Page-level text extractions:

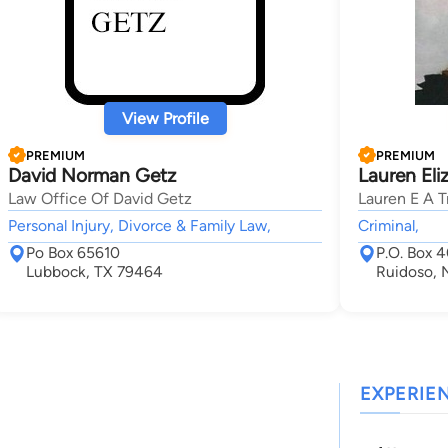
View Profile
PREMIUM
PREMIUM
David Norman Getz
Lauren Eli
Law Office Of David Getz
Lauren E A T
Personal Injury, Divorce & Family Law,
Criminal,
Po Box 65610
P.O. Box 
Lubbock, TX 79464
Ruidoso,
EXPERIE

PROBLEM DETAILS: Every entry above needs to be printed again exactly, with its pictures left out.

RESULT BELOW:
View Profile
PREMIUM
PREMIUM
David Norman Getz
Lauren Eli
Law Office Of David Getz
Lauren E A T
Personal Injury, Divorce & Family Law,
Criminal,
Po Box 65610
P.O. Box 
Lubbock, TX 79464
Ruidoso,
EXPERIE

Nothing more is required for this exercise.